Dari balik pintu kamarnya, Samudra dapat merekam dengan jelas semua teriak amarah Mama dan Papa. Lagi-lagi dirinya yang menjadi penyebabnya. Entah untuk yang ke berapa, perasaan Samudra dikuasai gemuruh rasa bersalah. Andai saja ia tidak lemah menjadi seorang laki-laki, bisa melawan semua anak-anak yang tawuran tadi atau tidak pingsan hanya dengan terkena pukulan kayu. Pasti ia dan Benua tidak akan sampai dibawa ke kantor polisi dan takkan seperti ini akhirnya.

Tak masalah jika hanya namanya yang dibawa, karena Samudra pun telah terbiasa berteman dengan luka. Tapi kali ini, dengan lantang mereka menyebut nama Benua, terang-terangan membahas kondisi anak itu.

Samudra kemudian tersentak kaget saat tiba-tiba terdengar suara benda pecah. Sontak Samudra membuka pintu, bersamaan dengan itu ada Mama yang juga keluar dari kamarnya.

"Samudra?" Mama tampak sangat terkejut, barangkali merasa takut dan tidak enak jika Samudra mendengar semua pembicaraannya.

"Samudra barusan dengar ada barang pecah, kaget, jadi Samudra keluar untuk ngecek." tidak sepenuhnya berbohong. Samudra hanya ingin Mamanya tidak mengkhawatirkan apapun.

"Iya Mama juga dengar, Nak. Siapa ya? Apa mungkin Benua?"

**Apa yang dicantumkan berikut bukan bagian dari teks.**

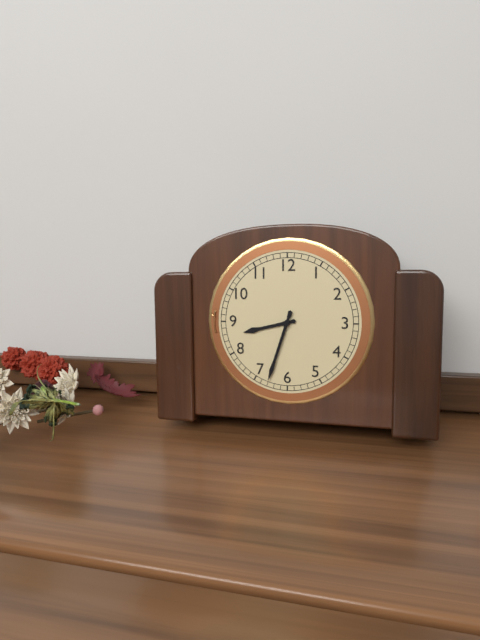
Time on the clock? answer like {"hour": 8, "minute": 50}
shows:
{"hour": 8, "minute": 33}
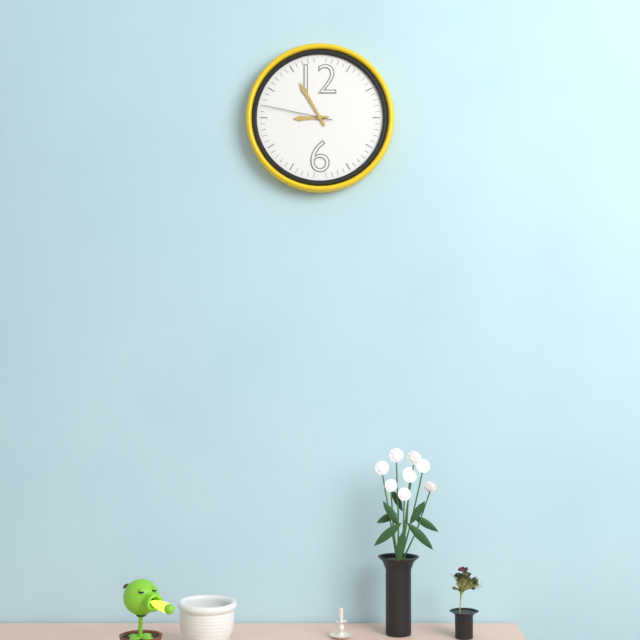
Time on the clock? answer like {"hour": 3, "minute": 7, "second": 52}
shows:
{"hour": 8, "minute": 55, "second": 47}
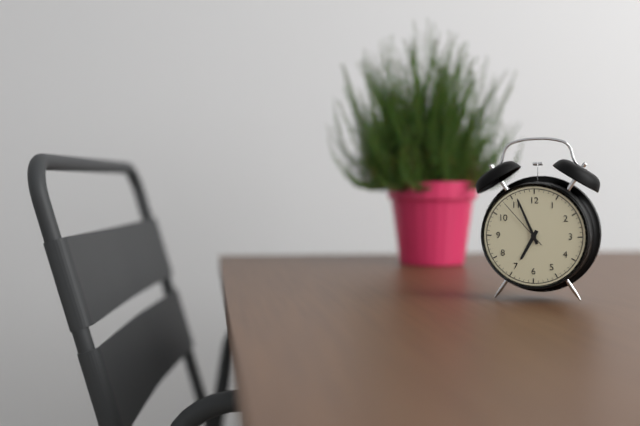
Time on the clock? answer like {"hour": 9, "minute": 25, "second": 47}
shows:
{"hour": 6, "minute": 56, "second": 53}
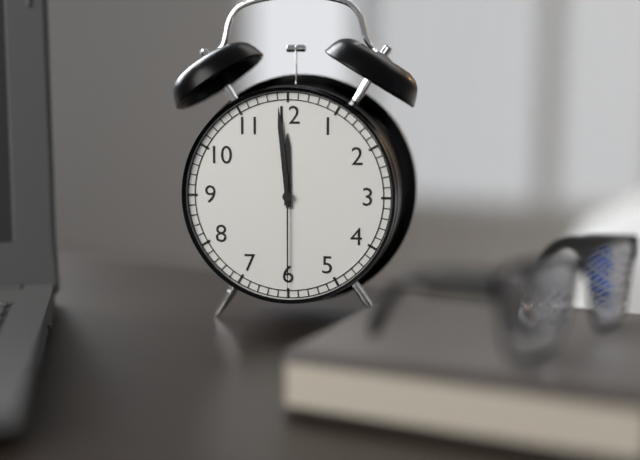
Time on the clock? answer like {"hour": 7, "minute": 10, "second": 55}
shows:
{"hour": 11, "minute": 59, "second": 30}
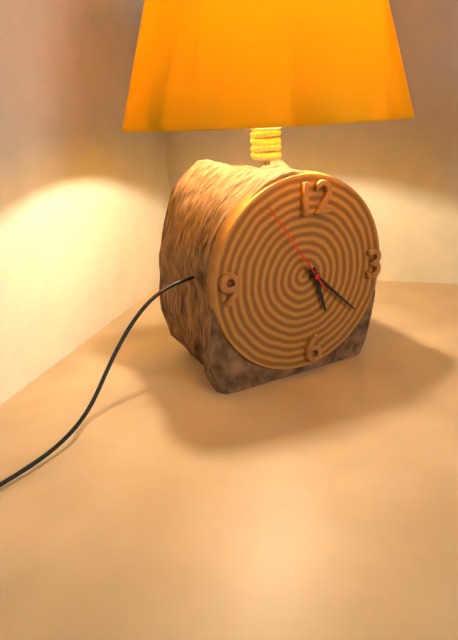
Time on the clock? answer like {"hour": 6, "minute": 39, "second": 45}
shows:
{"hour": 5, "minute": 22, "second": 54}
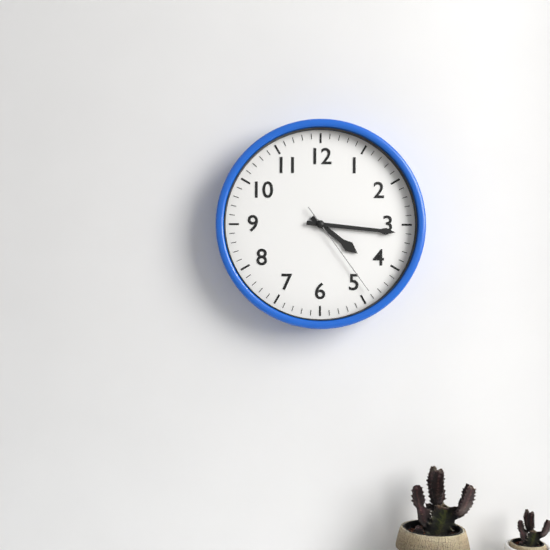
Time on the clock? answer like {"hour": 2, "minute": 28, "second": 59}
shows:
{"hour": 4, "minute": 16, "second": 24}
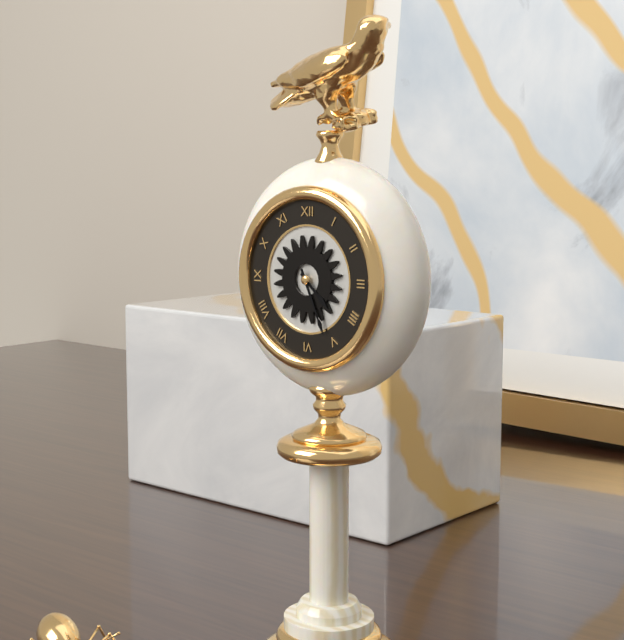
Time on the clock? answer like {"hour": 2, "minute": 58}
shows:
{"hour": 4, "minute": 26}
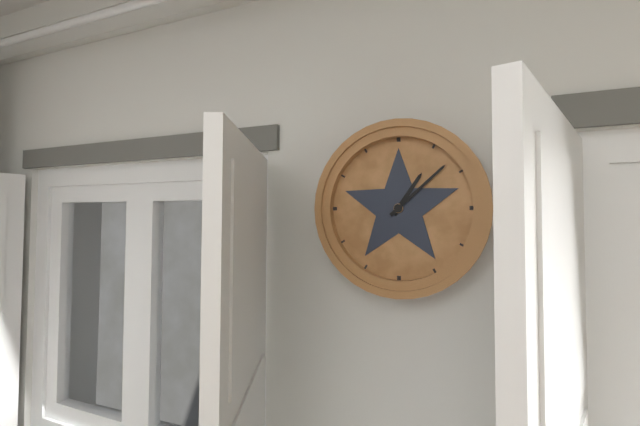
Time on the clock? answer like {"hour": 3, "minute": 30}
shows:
{"hour": 1, "minute": 8}
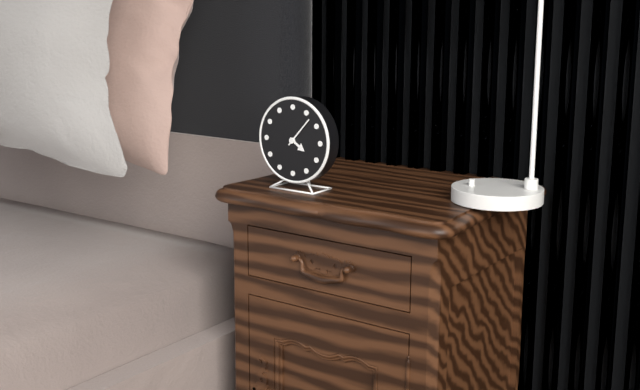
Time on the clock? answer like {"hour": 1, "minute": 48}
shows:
{"hour": 4, "minute": 7}
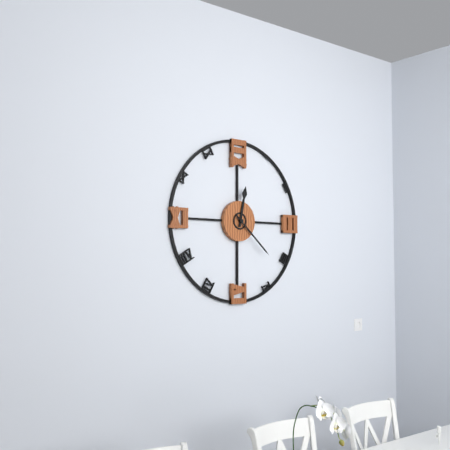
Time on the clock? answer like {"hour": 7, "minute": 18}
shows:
{"hour": 12, "minute": 22}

Miaauu.... Suara dogy, kucing kesayangan Benua kemudian menginterupsi keduanya. Kemunculannya yang tiba-tiba dari bawah meja tempat vas bunga yang pecah itu diletakkan membuat Samudra dan Mama berpikir akan hal yang sama. "Ternyata Dogy."

"Iya Ma. Aku pikir Benua." Samudra mengiyakan. Berjalan menghampiri kucing berbulu lebat itu, Samudra lalu berjongkok untuk membawanya dalam gendongan, "Pecicilan banget sih kamu?" menjawil-jawil wajah Dogy.

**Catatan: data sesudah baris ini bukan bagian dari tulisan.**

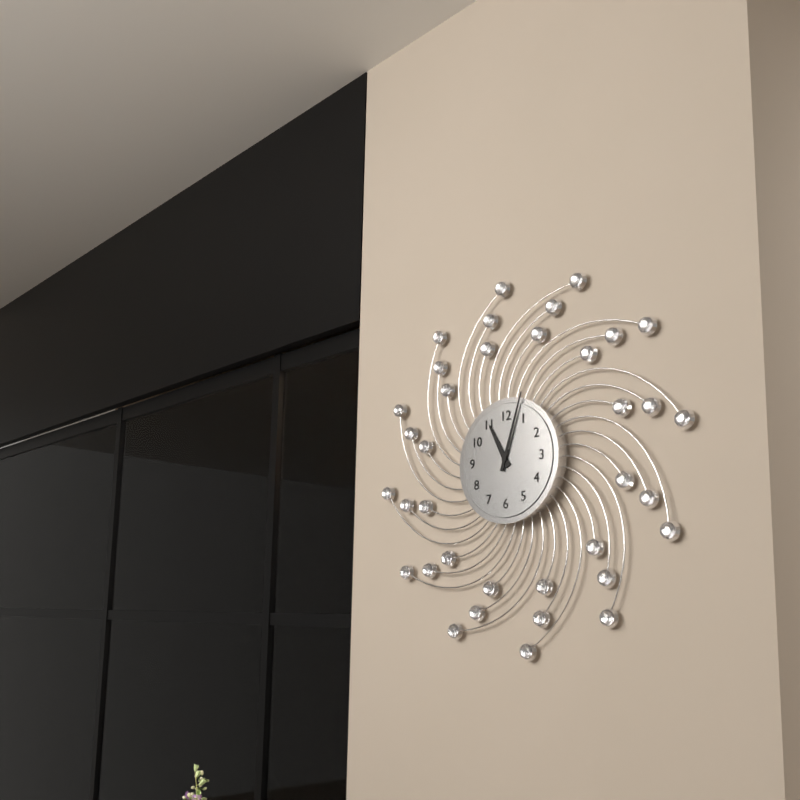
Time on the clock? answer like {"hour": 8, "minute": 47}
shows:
{"hour": 11, "minute": 3}
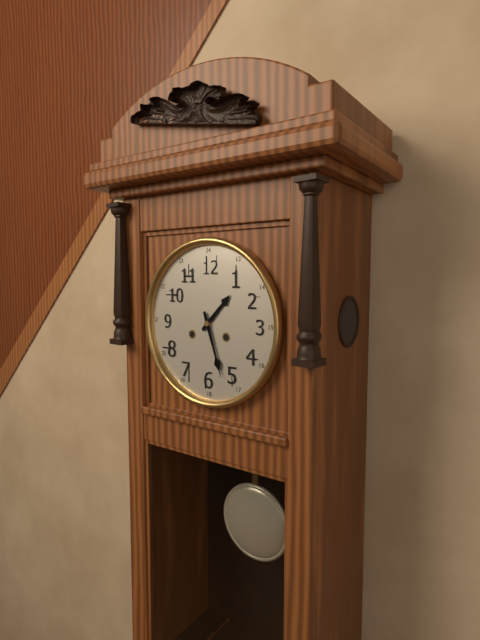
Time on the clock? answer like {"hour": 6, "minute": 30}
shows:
{"hour": 1, "minute": 27}
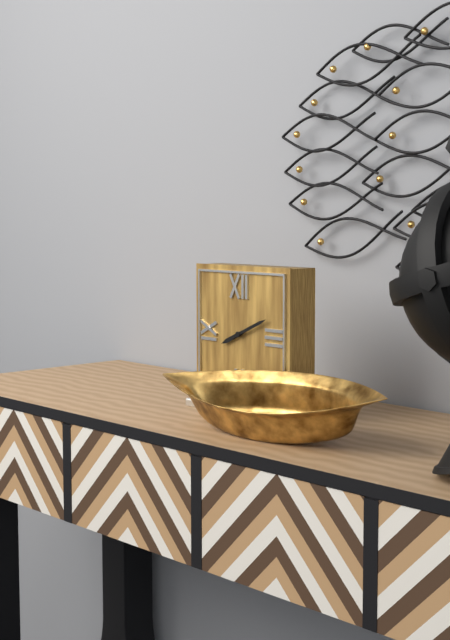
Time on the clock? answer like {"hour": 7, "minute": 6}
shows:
{"hour": 8, "minute": 11}
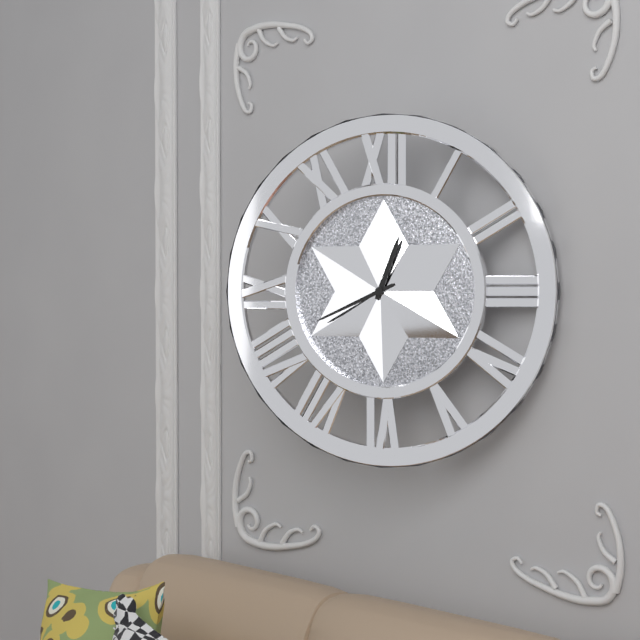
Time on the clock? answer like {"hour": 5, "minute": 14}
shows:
{"hour": 12, "minute": 41}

"Udah malam, Samudra kok belum tidur?"

"Ini Samudra mau tidur. Kalau gitu Samudra ke kamar dulu ya, Ma." Samudra tau betul mamanya sedang berusaha keras menormalkan suasana, barangkali Mama telah menyadari kalau Samudra mendengar semuanya, karena itu Samudra memilih untuk cepat-cepat pergi ke kamar saja. Seolah tidak mendengar apa-apa. Seolah tidak ada luka baru yang kembali tercipta, lalu menyatu dengan luka-luka sebelumnya yang belum juga menutup sempurna.

***

Bersandar di pintu, Benua berusaha keras menormalkan nafasnya yang memburu. Semakin kesulitan ketika rasa cemas terus menyerangnya, takut sekali kalau tiba-tiba Mama datang untuk menanyakan siapa pelakunya. Benua tak ingin Mama tau kalau ia mendengarkan semuanya.

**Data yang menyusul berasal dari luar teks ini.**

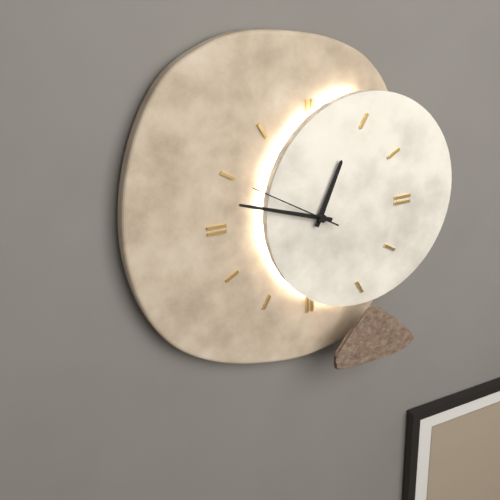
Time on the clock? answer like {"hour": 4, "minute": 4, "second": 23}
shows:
{"hour": 12, "minute": 48, "second": 50}
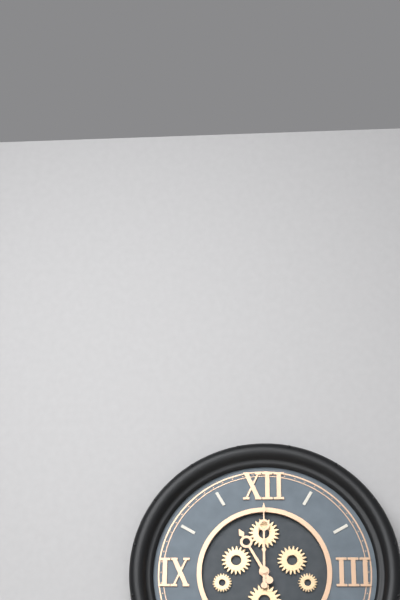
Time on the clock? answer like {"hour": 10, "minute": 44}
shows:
{"hour": 11, "minute": 0}
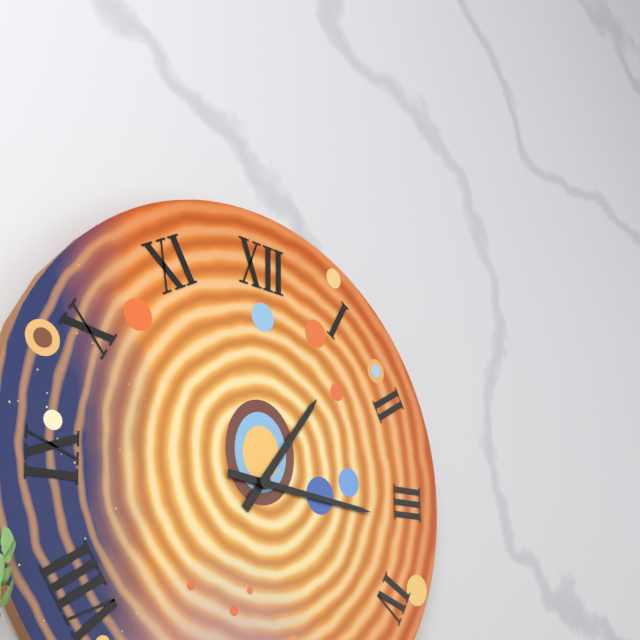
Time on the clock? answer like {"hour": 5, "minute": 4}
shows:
{"hour": 1, "minute": 16}
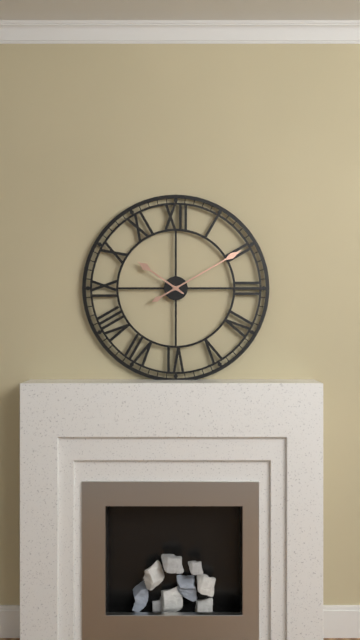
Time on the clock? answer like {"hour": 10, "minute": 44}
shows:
{"hour": 10, "minute": 10}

"Ben, kamu udah tidur Dek?" Benua langsung terperanjat ketika tiba-tiba pintu kamarnya diketuk oleh Samudra.

"Aduh itu Kakak. Aku harus apa? Jangan. Jangan sampai ketahuan." paniknya tak karuan. "Iya. Benar. Pura-pura tidur. Aku harus pura-pura tidur." entah mengapa semakin ke sini, Benua sulit mengatur dirinya sendiri jika sedang diserang panik seperti ini.

***

Tak kunjung mendapatkan jawaban, Samudra pun memutuskan untuk masuk langsung ke kamar Benua. Pintu kamar Benua yang memang tidak diperbolehkan untuk dikunci dari dalam memudahkan siapa pun di rumah untuk masuk ke kamar anak itu, baik mengecek kondisinya yang bisa saja drop tiba-tiba atau untuk hal lainnya.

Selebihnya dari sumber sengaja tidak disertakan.